:: Records ::
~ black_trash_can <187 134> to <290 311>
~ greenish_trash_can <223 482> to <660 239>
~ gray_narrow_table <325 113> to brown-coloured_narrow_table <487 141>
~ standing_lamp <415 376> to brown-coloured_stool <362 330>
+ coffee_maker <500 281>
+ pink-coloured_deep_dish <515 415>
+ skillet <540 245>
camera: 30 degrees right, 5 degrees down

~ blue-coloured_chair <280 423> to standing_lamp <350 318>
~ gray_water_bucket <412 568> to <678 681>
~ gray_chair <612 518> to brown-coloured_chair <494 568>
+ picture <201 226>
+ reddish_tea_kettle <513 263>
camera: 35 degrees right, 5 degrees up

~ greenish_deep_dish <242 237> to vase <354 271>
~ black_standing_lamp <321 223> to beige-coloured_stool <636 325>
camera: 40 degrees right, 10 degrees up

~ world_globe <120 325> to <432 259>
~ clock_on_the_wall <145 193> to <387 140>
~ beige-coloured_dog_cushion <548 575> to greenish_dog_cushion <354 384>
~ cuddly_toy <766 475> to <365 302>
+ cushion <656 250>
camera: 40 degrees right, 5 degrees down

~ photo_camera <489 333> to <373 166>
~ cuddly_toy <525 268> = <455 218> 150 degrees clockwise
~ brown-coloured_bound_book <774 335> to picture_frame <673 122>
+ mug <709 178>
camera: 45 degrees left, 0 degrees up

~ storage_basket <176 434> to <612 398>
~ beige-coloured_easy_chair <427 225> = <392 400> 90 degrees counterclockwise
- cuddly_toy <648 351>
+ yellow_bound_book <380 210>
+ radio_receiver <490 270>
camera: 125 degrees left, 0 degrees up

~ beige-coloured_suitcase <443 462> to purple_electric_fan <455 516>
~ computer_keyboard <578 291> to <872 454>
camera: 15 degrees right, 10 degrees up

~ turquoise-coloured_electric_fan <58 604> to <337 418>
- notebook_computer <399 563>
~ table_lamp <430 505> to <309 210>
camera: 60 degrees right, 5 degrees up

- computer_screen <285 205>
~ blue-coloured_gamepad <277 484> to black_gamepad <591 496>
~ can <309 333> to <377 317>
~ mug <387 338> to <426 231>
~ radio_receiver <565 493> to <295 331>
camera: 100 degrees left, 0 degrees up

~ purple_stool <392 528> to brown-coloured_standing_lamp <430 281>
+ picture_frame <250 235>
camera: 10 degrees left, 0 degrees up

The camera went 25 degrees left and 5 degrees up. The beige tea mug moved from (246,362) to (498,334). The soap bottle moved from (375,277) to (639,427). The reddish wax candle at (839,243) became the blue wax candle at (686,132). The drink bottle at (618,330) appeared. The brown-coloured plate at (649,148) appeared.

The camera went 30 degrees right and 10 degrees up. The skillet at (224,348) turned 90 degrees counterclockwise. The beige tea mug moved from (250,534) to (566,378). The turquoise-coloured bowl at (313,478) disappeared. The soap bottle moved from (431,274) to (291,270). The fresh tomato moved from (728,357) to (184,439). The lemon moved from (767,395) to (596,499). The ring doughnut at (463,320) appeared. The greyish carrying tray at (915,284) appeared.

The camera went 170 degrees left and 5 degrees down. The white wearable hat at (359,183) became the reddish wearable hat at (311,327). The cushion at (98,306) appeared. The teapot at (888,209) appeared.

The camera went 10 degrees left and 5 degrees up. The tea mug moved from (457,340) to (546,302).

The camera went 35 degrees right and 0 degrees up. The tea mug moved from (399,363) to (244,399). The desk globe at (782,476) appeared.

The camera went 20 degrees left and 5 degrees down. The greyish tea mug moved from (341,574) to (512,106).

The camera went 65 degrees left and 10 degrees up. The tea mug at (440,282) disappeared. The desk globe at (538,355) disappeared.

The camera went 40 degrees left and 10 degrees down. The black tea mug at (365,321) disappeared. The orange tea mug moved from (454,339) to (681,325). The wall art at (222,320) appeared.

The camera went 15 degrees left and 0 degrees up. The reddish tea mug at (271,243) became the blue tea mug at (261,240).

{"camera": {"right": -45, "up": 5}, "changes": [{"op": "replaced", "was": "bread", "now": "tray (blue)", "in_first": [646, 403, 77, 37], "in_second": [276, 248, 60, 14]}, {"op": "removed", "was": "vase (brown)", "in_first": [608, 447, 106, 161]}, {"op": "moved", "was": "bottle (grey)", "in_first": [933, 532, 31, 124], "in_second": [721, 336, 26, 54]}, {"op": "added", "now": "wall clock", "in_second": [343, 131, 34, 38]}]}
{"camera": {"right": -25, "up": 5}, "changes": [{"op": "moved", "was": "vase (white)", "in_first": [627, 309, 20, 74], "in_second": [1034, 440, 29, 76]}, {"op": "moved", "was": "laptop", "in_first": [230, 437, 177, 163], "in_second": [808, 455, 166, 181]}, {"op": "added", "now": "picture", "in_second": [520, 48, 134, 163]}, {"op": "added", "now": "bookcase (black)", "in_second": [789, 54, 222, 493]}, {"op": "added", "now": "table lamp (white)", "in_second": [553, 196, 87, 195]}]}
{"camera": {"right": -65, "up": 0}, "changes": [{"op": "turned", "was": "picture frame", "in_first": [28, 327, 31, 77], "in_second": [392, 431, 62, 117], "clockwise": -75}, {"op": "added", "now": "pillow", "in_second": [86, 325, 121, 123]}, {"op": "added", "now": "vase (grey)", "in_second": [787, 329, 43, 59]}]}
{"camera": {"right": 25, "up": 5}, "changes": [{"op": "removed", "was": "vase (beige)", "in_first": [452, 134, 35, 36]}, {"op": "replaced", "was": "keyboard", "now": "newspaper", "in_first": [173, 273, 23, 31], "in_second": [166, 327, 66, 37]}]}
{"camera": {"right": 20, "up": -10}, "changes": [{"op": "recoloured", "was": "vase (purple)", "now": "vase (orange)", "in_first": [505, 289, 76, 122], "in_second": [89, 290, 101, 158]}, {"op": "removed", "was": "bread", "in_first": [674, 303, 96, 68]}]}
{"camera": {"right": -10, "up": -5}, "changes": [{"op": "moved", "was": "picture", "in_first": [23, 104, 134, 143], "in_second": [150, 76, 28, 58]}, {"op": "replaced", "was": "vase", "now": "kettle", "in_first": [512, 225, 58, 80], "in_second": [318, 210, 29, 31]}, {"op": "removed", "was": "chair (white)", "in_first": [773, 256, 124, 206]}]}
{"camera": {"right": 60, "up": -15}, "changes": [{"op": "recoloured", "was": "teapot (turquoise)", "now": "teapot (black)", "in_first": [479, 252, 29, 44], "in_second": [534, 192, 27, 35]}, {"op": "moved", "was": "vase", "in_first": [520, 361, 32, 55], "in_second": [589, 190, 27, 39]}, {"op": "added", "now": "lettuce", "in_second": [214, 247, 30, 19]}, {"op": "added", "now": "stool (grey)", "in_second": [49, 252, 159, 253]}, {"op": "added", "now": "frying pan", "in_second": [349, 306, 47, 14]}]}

:: Task ::
Repeat all the material exactly as it stands.

:: Response area ::
~ black_trash_can <187 134> to <290 311>
~ greenish_trash_can <223 482> to <660 239>
~ gray_narrow_table <325 113> to brown-coloured_narrow_table <487 141>
~ standing_lamp <415 376> to brown-coloured_stool <362 330>
+ coffee_maker <500 281>
+ pink-coloured_deep_dish <515 415>
+ skillet <540 245>
camera: 30 degrees right, 5 degrees down

~ blue-coloured_chair <280 423> to standing_lamp <350 318>
~ gray_water_bucket <412 568> to <678 681>
~ gray_chair <612 518> to brown-coloured_chair <494 568>
+ picture <201 226>
+ reddish_tea_kettle <513 263>
camera: 35 degrees right, 5 degrees up

~ greenish_deep_dish <242 237> to vase <354 271>
~ black_standing_lamp <321 223> to beige-coloured_stool <636 325>
camera: 40 degrees right, 10 degrees up

~ world_globe <120 325> to <432 259>
~ clock_on_the_wall <145 193> to <387 140>
~ beige-coloured_dog_cushion <548 575> to greenish_dog_cushion <354 384>
~ cuddly_toy <766 475> to <365 302>
+ cushion <656 250>
camera: 40 degrees right, 5 degrees down

~ photo_camera <489 333> to <373 166>
~ cuddly_toy <525 268> = <455 218> 150 degrees clockwise
~ brown-coloured_bound_book <774 335> to picture_frame <673 122>
+ mug <709 178>
camera: 45 degrees left, 0 degrees up

~ storage_basket <176 434> to <612 398>
~ beige-coloured_easy_chair <427 225> = <392 400> 90 degrees counterclockwise
- cuddly_toy <648 351>
+ yellow_bound_book <380 210>
+ radio_receiver <490 270>
camera: 125 degrees left, 0 degrees up

~ beige-coloured_suitcase <443 462> to purple_electric_fan <455 516>
~ computer_keyboard <578 291> to <872 454>
camera: 15 degrees right, 10 degrees up

~ turquoise-coloured_electric_fan <58 604> to <337 418>
- notebook_computer <399 563>
~ table_lamp <430 505> to <309 210>
camera: 60 degrees right, 5 degrees up

- computer_screen <285 205>
~ blue-coloured_gamepad <277 484> to black_gamepad <591 496>
~ can <309 333> to <377 317>
~ mug <387 338> to <426 231>
~ radio_receiver <565 493> to <295 331>
camera: 100 degrees left, 0 degrees up

~ purple_stool <392 528> to brown-coloured_standing_lamp <430 281>
+ picture_frame <250 235>
camera: 10 degrees left, 0 degrees up

The camera went 25 degrees left and 5 degrees up. The beige tea mug moved from (246,362) to (498,334). The soap bottle moved from (375,277) to (639,427). The reddish wax candle at (839,243) became the blue wax candle at (686,132). The drink bottle at (618,330) appeared. The brown-coloured plate at (649,148) appeared.

The camera went 30 degrees right and 10 degrees up. The skillet at (224,348) turned 90 degrees counterclockwise. The beige tea mug moved from (250,534) to (566,378). The turquoise-coloured bowl at (313,478) disappeared. The soap bottle moved from (431,274) to (291,270). The fresh tomato moved from (728,357) to (184,439). The lemon moved from (767,395) to (596,499). The ring doughnut at (463,320) appeared. The greyish carrying tray at (915,284) appeared.

The camera went 170 degrees left and 5 degrees down. The white wearable hat at (359,183) became the reddish wearable hat at (311,327). The cushion at (98,306) appeared. The teapot at (888,209) appeared.

The camera went 10 degrees left and 5 degrees up. The tea mug moved from (457,340) to (546,302).

The camera went 35 degrees right and 0 degrees up. The tea mug moved from (399,363) to (244,399). The desk globe at (782,476) appeared.

The camera went 20 degrees left and 5 degrees down. The greyish tea mug moved from (341,574) to (512,106).

The camera went 65 degrees left and 10 degrees up. The tea mug at (440,282) disappeared. The desk globe at (538,355) disappeared.

The camera went 40 degrees left and 10 degrees down. The black tea mug at (365,321) disappeared. The orange tea mug moved from (454,339) to (681,325). The wall art at (222,320) appeared.

The camera went 15 degrees left and 0 degrees up. The reddish tea mug at (271,243) became the blue tea mug at (261,240).

{"camera": {"right": -45, "up": 5}, "changes": [{"op": "replaced", "was": "bread", "now": "tray (blue)", "in_first": [646, 403, 77, 37], "in_second": [276, 248, 60, 14]}, {"op": "removed", "was": "vase (brown)", "in_first": [608, 447, 106, 161]}, {"op": "moved", "was": "bottle (grey)", "in_first": [933, 532, 31, 124], "in_second": [721, 336, 26, 54]}, {"op": "added", "now": "wall clock", "in_second": [343, 131, 34, 38]}]}
{"camera": {"right": -25, "up": 5}, "changes": [{"op": "moved", "was": "vase (white)", "in_first": [627, 309, 20, 74], "in_second": [1034, 440, 29, 76]}, {"op": "moved", "was": "laptop", "in_first": [230, 437, 177, 163], "in_second": [808, 455, 166, 181]}, {"op": "added", "now": "picture", "in_second": [520, 48, 134, 163]}, {"op": "added", "now": "bookcase (black)", "in_second": [789, 54, 222, 493]}, {"op": "added", "now": "table lamp (white)", "in_second": [553, 196, 87, 195]}]}
{"camera": {"right": -65, "up": 0}, "changes": [{"op": "turned", "was": "picture frame", "in_first": [28, 327, 31, 77], "in_second": [392, 431, 62, 117], "clockwise": -75}, {"op": "added", "now": "pillow", "in_second": [86, 325, 121, 123]}, {"op": "added", "now": "vase (grey)", "in_second": [787, 329, 43, 59]}]}
{"camera": {"right": 25, "up": 5}, "changes": [{"op": "removed", "was": "vase (beige)", "in_first": [452, 134, 35, 36]}, {"op": "replaced", "was": "keyboard", "now": "newspaper", "in_first": [173, 273, 23, 31], "in_second": [166, 327, 66, 37]}]}
{"camera": {"right": 20, "up": -10}, "changes": [{"op": "recoloured", "was": "vase (purple)", "now": "vase (orange)", "in_first": [505, 289, 76, 122], "in_second": [89, 290, 101, 158]}, {"op": "removed", "was": "bread", "in_first": [674, 303, 96, 68]}]}
{"camera": {"right": -10, "up": -5}, "changes": [{"op": "moved", "was": "picture", "in_first": [23, 104, 134, 143], "in_second": [150, 76, 28, 58]}, {"op": "replaced", "was": "vase", "now": "kettle", "in_first": [512, 225, 58, 80], "in_second": [318, 210, 29, 31]}, {"op": "removed", "was": "chair (white)", "in_first": [773, 256, 124, 206]}]}
{"camera": {"right": 60, "up": -15}, "changes": [{"op": "recoloured", "was": "teapot (turquoise)", "now": "teapot (black)", "in_first": [479, 252, 29, 44], "in_second": [534, 192, 27, 35]}, {"op": "moved", "was": "vase", "in_first": [520, 361, 32, 55], "in_second": [589, 190, 27, 39]}, {"op": "added", "now": "lettuce", "in_second": [214, 247, 30, 19]}, {"op": "added", "now": "stool (grey)", "in_second": [49, 252, 159, 253]}, {"op": "added", "now": "frying pan", "in_second": [349, 306, 47, 14]}]}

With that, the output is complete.